Avakian's father had always expected him to join the family's rug
importing business, and in fact, the young man made a few trips to
Iran and other sources of rugs. But for many decades, he devoted
himself to music. He worked for Columbia and Warners as a producer of
records, a talent scout and an agent. But he was in essence a man with
a mission; he had an urgent need to see justice done for the musicians
he admired.

When the record companies adopted the LP (long-playing) discs, he saw
how this innovation could benefit jazz. Great soloists appeared on
discs that allowed them, for the first time, to perform according to
their talent rather than the demands of technology. Avakian absorbed
this alteration in the landscape of musical reproduction. One of his
LPs carried the first-ever jazz liner notes - written, of course, by
Avakian.

In the 1950s, Avakian supervised the release of Benny Goodman Live at
Carnegie Hall 1938, a concert that told the history of jazz through
musical examples. When the Duke Ellington band hit a low period in the
1950s, Avakian supervised Ellington at Newport, reviving the band's
fortunes.

He had a feel for more than jazz. He introduced Édith Piaf to American
record buyers. He produced The Button-Down Mind of Bob Newhart, which
made Newhart's reputation as a comedian. Before the record, Newhart
was an accountant with only a sideline in comedy. After, he was an
instant star.

Avakian also produced Louis Armstrong Plays W.C. Handy, some of Dave
Brubeck's most popular albums and a great Sonny Rollins record, The
Bridge. But his most surprising success was Miles Davis.

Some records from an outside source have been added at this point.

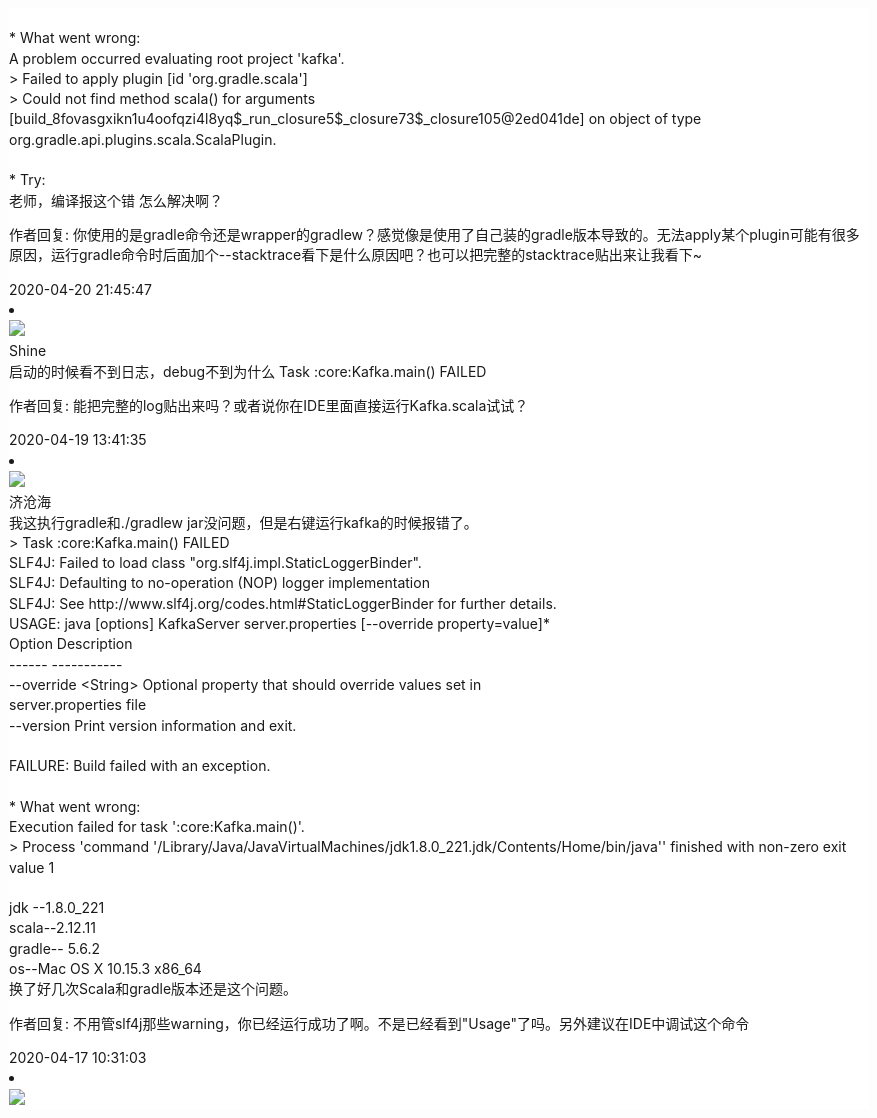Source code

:   <div class="_2_QraFYR_0"><br>* What went wrong:<br>A problem occurred evaluating root project &#39;kafka&#39;.<br>&gt; Failed to apply plugin [id &#39;org.gradle.scala&#39;]<br>   &gt; Could not find method scala() for arguments [build_8fovasgxikn1u4oofqzi4l8yq$_run_closure5$_closure73$_closure105@2ed041de] on object of type org.gradle.api.plugins.scala.ScalaPlugin.<br><br>* Try:<br>老师，编译报这个错 怎么解决啊？</div>
  <div class="_10o3OAxT_0">
    <p class="_3KxQPN3V_0">作者回复: 你使用的是gradle命令还是wrapper的gradlew？感觉像是使用了自己装的gradle版本导致的。无法apply某个plugin可能有很多原因，运行gradle命令时后面加个--stacktrace看下是什么原因吧？也可以把完整的stacktrace贴出来让我看下~</p>
  </div>
  <div class="_3klNVc4Z_0">
    <div class="_3Hkula0k_0">2020-04-20 21:45:47</div>
  </div>
</div>
</div>
</li>
<li>
<div class="_2sjJGcOH_0"><img src="http://thirdwx.qlogo.cn/mmopen/vi_32/ydVBBkofXDqCyP7pdwkicHZ9xtyEEuZvzrrkeWcnQjZ1ibEgG60eLotQTsKJFpWibuf6e7G9r0I1xaribUAQibPMl7g/132"
  class="_3FLYR4bF_0">
<div class="_36ChpWj4_0">
  <div class="_2zFoi7sd_0"><span>Shine</span>
  </div>
  <div class="_2_QraFYR_0">启动的时候看不到日志，debug不到为什么 Task :core:Kafka.main() FAILED</div>
  <div class="_10o3OAxT_0">
    <p class="_3KxQPN3V_0">作者回复: 能把完整的log贴出来吗？或者说你在IDE里面直接运行Kafka.scala试试？</p>
  </div>
  <div class="_3klNVc4Z_0">
    <div class="_3Hkula0k_0">2020-04-19 13:41:35</div>
  </div>
</div>
</div>
</li>
<li>
<div class="_2sjJGcOH_0"><img src="https://static001.geekbang.org/account/avatar/00/12/01/38/04aae3fc.jpg"
  class="_3FLYR4bF_0">
<div class="_36ChpWj4_0">
  <div class="_2zFoi7sd_0"><span>济沧海</span>
  </div>
  <div class="_2_QraFYR_0">我这执行gradle和.&#47;gradlew jar没问题，但是右键运行kafka的时候报错了。<br>&gt; Task :core:Kafka.main() FAILED<br>SLF4J: Failed to load class &quot;org.slf4j.impl.StaticLoggerBinder&quot;.<br>SLF4J: Defaulting to no-operation (NOP) logger implementation<br>SLF4J: See http:&#47;&#47;www.slf4j.org&#47;codes.html#StaticLoggerBinder for further details.<br>USAGE: java [options] KafkaServer server.properties [--override property=value]*<br>Option               Description                                         <br>------               -----------                                         <br>--override &lt;String&gt;  Optional property that should override values set in<br>                       server.properties file                            <br>--version            Print version information and exit.                 <br><br>FAILURE: Build failed with an exception.<br><br>* What went wrong:<br>Execution failed for task &#39;:core:Kafka.main()&#39;.<br>&gt; Process &#39;command &#39;&#47;Library&#47;Java&#47;JavaVirtualMachines&#47;jdk1.8.0_221.jdk&#47;Contents&#47;Home&#47;bin&#47;java&#39;&#39; finished with non-zero exit value 1<br><br>jdk --1.8.0_221<br>scala--2.12.11<br>gradle-- 5.6.2<br>os--Mac OS X 10.15.3 x86_64<br>换了好几次Scala和gradle版本还是这个问题。</div>
  <div class="_10o3OAxT_0">
    <p class="_3KxQPN3V_0">作者回复: 不用管slf4j那些warning，你已经运行成功了啊。不是已经看到&quot;Usage&quot;了吗。另外建议在IDE中调试这个命令</p>
  </div>
  <div class="_3klNVc4Z_0">
    <div class="_3Hkula0k_0">2020-04-17 10:31:03</div>
  </div>
</div>
</div>
</li>
<li>
<div class="_2sjJGcOH_0"><img src="https://static001.geekbang.org/account/avatar/00/11/1a/05/f154d134.jpg"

"I saw him as the best trumpet ballad player since Louis Armstrong,"
Avakian said. He made Davis a special project, once convinced he had
finally beaten the drug habit that held him back. He suggested Davis
emphasize ballads and encouraged his elegant way of dressing. In 1957
he produced Davis's Miles Ahead, which sold a million copies and
established him internationally. Miles Davis soon rose above the mass
of musicians, taking a place of celebrity all his own, just where
George Avakian thought he should be.